> Excerpt:
One day, Kip is searching the garden and he finds a large and complicated bomb with wires running through the grass and attached to a tree. He needs Hana's help to hold one of the wires while he tries to figure out which one to cut. He succeeds in neutralizing the bomb, but it has been particularly difficult and he is shaking. Hana tells him that she is not afraid of death, and that she just wishes she could curl up in his arms and feel safe here on the grass. While they are curled up and Hana is sleeping, Kip feels preoccupied. He knows that his brown skin will always make him a foreigner, unable to let his guard down and have real human contact.

That night, the four have a party in the English patient's room. Caravaggio has found a gramophone and he puts on music to dance with Hana. While they celebrate, Kip hears an explosion. He lies and tells them that it was not the explosion of a mine, but when he gets a chance, he runs down to the site of the explosion. He locates the dead and buries his second-in-command, Hardy. Kip is reminded of how dangerous his job is and is angered that Hana had treated her own life so casually that morning. He returns to the villa and finds Hana sitting by the side of the patient's bed, his hearing aid turned up to its highest volume. Kip thinks that he will be sane if he can just touch Hana. He cuts the wire of the patient's hearing aid, promising to rewire it in the morning, and touches Hana's shoulder.

Items from a dataset

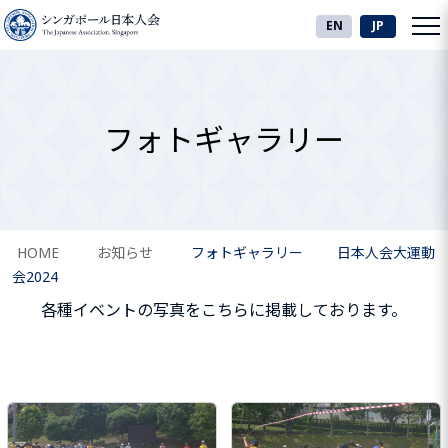
EN
JP
フォトギャラリー
HOME
お知らせ
フォトギャラリー
日本人会大運動
会2024
各種イベントの写真をこちらに掲載しております。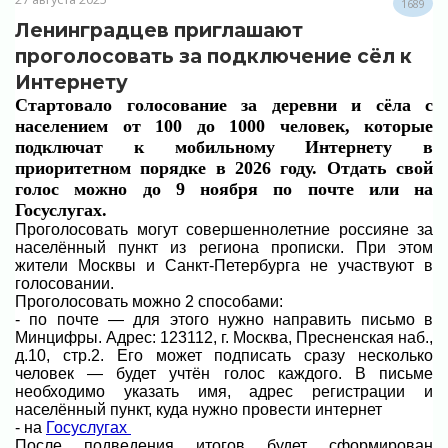
1689
Ленинградцев приглашают
проголосовать за подключение сёл к
Интернету
Стартовало голосование за деревни и сёла с
населением от 100 до 1000 человек, которые
подключат к мобильному Интернету в
приоритетном порядке в 2026 году. Отдать свой
голос можно до 9 ноября по почте или на
Госуслугах.
Проголосовать могут совершеннолетние россияне за
населённый пункт из региона прописки. При этом
жители Москвы и Санкт-Петербурга не участвуют в
голосовании.
Проголосовать можно 2 способами:
- по почте — для этого нужно направить письмо в
Минцифры. Адрес: 123112, г. Москва, Пресненская наб.,
д.10, стр.2. Его может подписать сразу несколько
человек — будет учтён голос каждого. В письме
необходимо указать имя, адрес регистрации и
населённый пункт, куда нужно провести интернет
- на
Госуслугах
После подведения итогов будет сформирован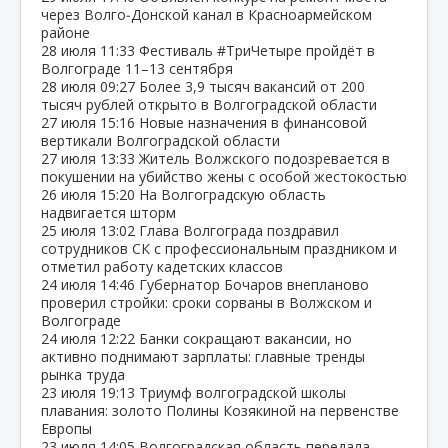
через Волго‑Донской канал в Красноармейском
районе
28 июля
11:33
Фестиваль #ТриЧетыре пройдёт в
Волгограде 11–13 сентября
28 июля
09:27
Более 3,9 тысяч вакансий от 200
тысяч рублей открыто в Волгоградской области
27 июля
15:16
Новые назначения в финансовой
вертикали Волгоградской области
27 июля
13:33
Житель Волжского подозревается в
покушении на убийство жены с особой жестокостью
26 июля
15:20
На Волгоградскую область
надвигается шторм
25 июля
13:02
Глава Волгограда поздравил
сотрудников СК с профессиональным праздником и
отметил работу кадетских классов
24 июля
14:46
Губернатор Бочаров внепланово
проверил стройки: сроки сорваны в Волжском и
Волгограде
24 июля
12:22
Банки сокращают вакансии, но
активно поднимают зарплаты: главные тренды
рынка труда
23 июля
19:13
Триумф волгоградской школы
плавания: золото Полины Козякиной на первенстве
Европы
23 июля
14:05
Волгоградская область передала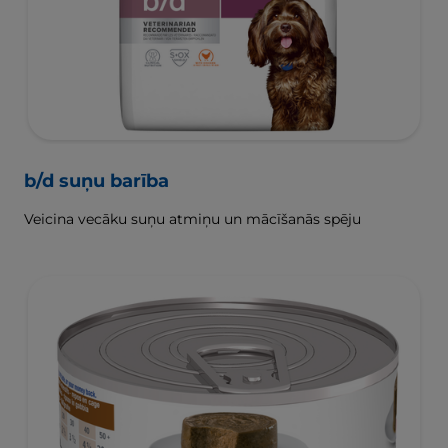
b/d suņu barība
Veicina vecāku suņu atmiņu un mācīšanās spēju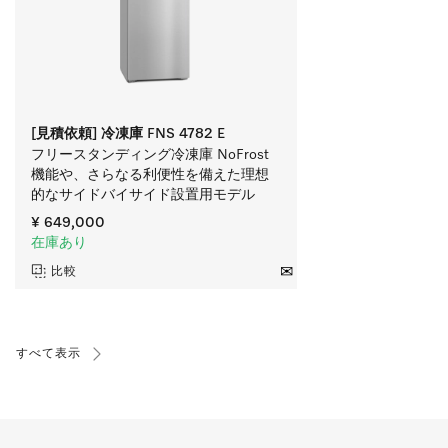
[見積依頼] 冷凍庫 FNS 4782 E
フリースタンディング冷凍庫 NoFrost
機能や、さらなる利便性を備えた理想
的なサイドバイサイド設置用モデル
¥ 649,000
在庫あり
比較
すべて表示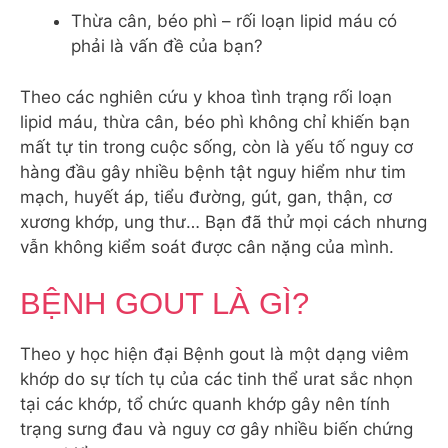
Thừa cân, béo phì – rối loạn lipid máu có
phải là vấn đề của bạn?
Theo các nghiên cứu y khoa tình trạng rối loạn
lipid máu, thừa cân, béo phì không chỉ khiến bạn
mất tự tin trong cuộc sống, còn là yếu tố nguy cơ
hàng đầu gây nhiều bệnh tật nguy hiểm như tim
mạch, huyết áp, tiểu đường, gút, gan, thận, cơ
xương khớp, ung thư… Bạn đã thử mọi cách nhưng
vẫn không kiểm soát được cân nặng của mình.
BỆNH GOUT LÀ GÌ?
Theo y học hiện đại Bệnh gout là một dạng viêm
khớp do sự tích tụ của các tinh thể urat sắc nhọn
tại các khớp, tổ chức quanh khớp gây nên tính
trạng sưng đau và nguy cơ gây nhiều biến chứng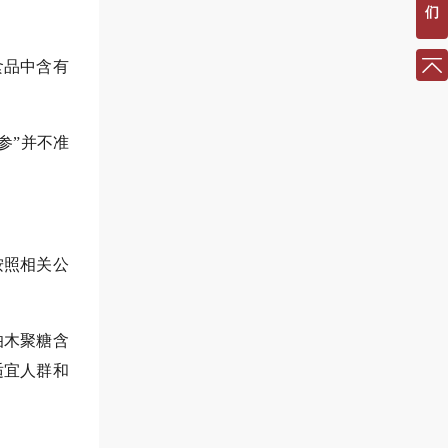
们
食品中含有
参”并不准
按照相关公
伯木聚糖含
适宜人群和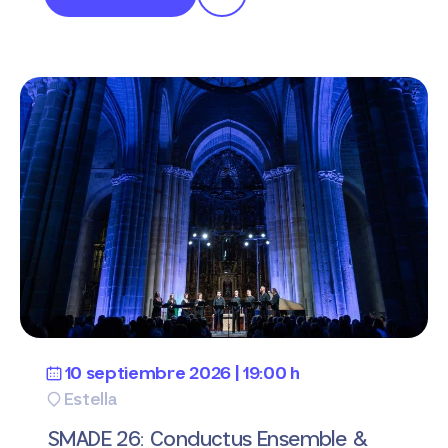
10 septiembre 2026 | 19:00 h
Estella
SMADE 26: Conductus Ensemble &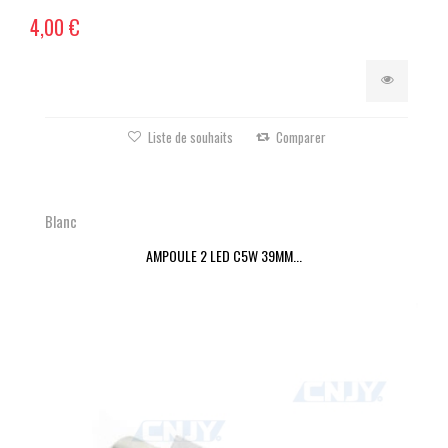
4,00 €
Liste de souhaits
Comparer
Blanc
AMPOULE 2 LED C5W 39MM...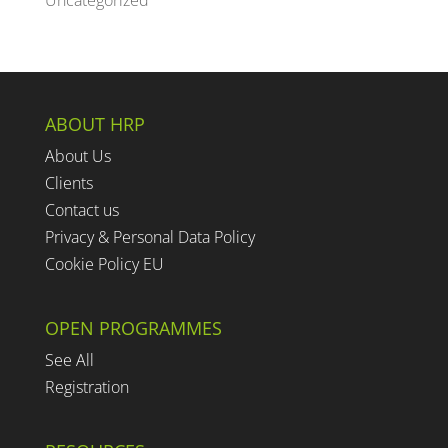
ABOUT HRP
About Us
Clients
Contact us
Privacy & Personal Data Policy
Cookie Policy EU
OPEN PROGRAMMES
See All
Registration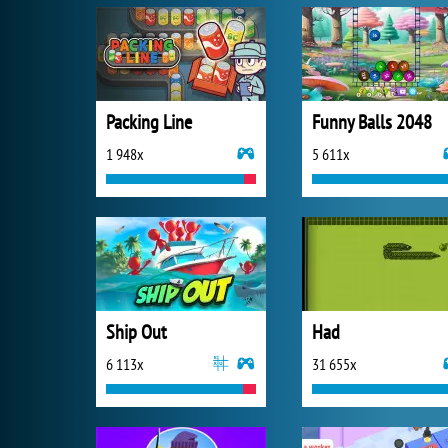
Packing Line
Funny Balls 2048
1 948x
5 611x
Ship Out
Had
6 113x
31 655x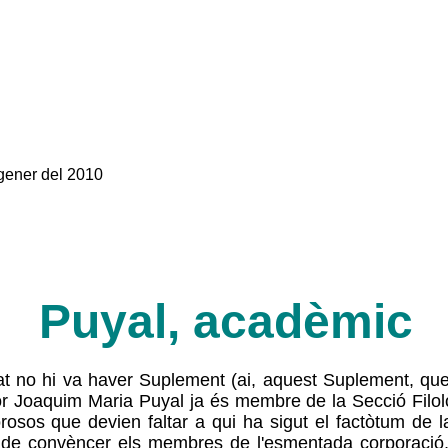
 gener del 2010
Puyal, acadèmic
at no hi va haver Suplement (ai, aquest Suplement, qu
nyor Joaquim Maria Puyal ja és membre de
la Secció
Filol
osos que devien faltar a qui ha sigut el factòtum de la
e convèncer els membres de l'esmentada corporació,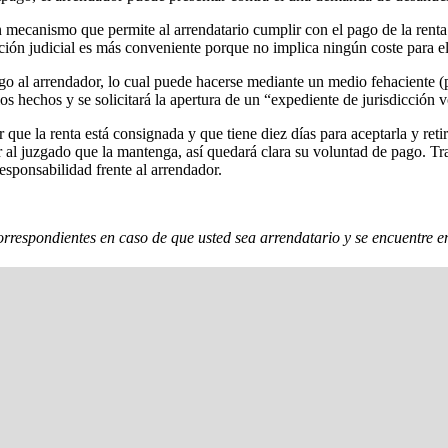
, un mecanismo que permite al arrendatario cumplir con el pago de la ren
ión judicial es más conveniente porque no implica ningún coste para el
ago al arrendador, lo cual puede hacerse mediante un medio fehaciente (
s hechos y se solicitará la apertura de un “expediente de jurisdicción v
ue la renta está consignada y que tiene diez días para aceptarla y retir
 al juzgado que la mantenga, así quedará clara su voluntad de pago. Tras
esponsabilidad frente al arrendador.
rrespondientes en caso de que usted sea arrendatario y se encuentre en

> Assignment 1: In the excerpt about Kip and Hana, whom does Kip bury after the explosion?
> Assignment 2: Can you translate this sentence from the excerpt about Kip and Hana into Spanish: "Caravaggio has found a gramophone and he puts on music to dance with Hana."
> Assignment 3: Continue the excerpt about Kip and Hana from where it stops.

> Written reply 1: His second-in-command, Hardy.

> Written reply 2: Caravaggio ha encontrado un gramófono y pone música para bailar con Hana.

> Written reply 3:
The next morning, Hana, Kip, and Caravaggio are talking outside. Caravaggio wonders if it is possible for a person to be in love with someone who is not any smarter than that person. He is frustrated with Hana because she is so in love with her English patient that she refuses to do the reasonable thing and leave Italy to save herself. Caravaggio says that she and Kip should get out of this dangerous place and go off and have babies together. Hana begins to feel uncomfortable in the company of the three men now that physical attraction is palpably present. All she would like to do is lay with Kip and have him protect her.

At night, Hana sneaks across the garden into Kip's tent and they become lovers. She is very attracted to him and to the dark color of his skin. She knows that neither of them is beholden to the other. It is merely their choice to be together for the moment. Hana becomes annoyed sometimes at Kip's self- sufficiency, the way he is able to shut out the world around him. Nonetheless, she enjoys spending the night with him, lying under his protection.

Analysis

In Chapter III, Ondaatje explores the nature of love and shows how it can surface even in the middle of war. Caravaggio charges that Hana is in love with the English patient, reasoning that she is drawn to the patient because he is so smart and mysterious. What Caravaggio does not see is that Hana needs the patient as much as he needs her. Although it seems that the patient ties Hana to an unsafe place, she sees him as freeing her from the awful horrors of war. She feels she can once again become emotionally attached to someone, and that she can finally let down her guard.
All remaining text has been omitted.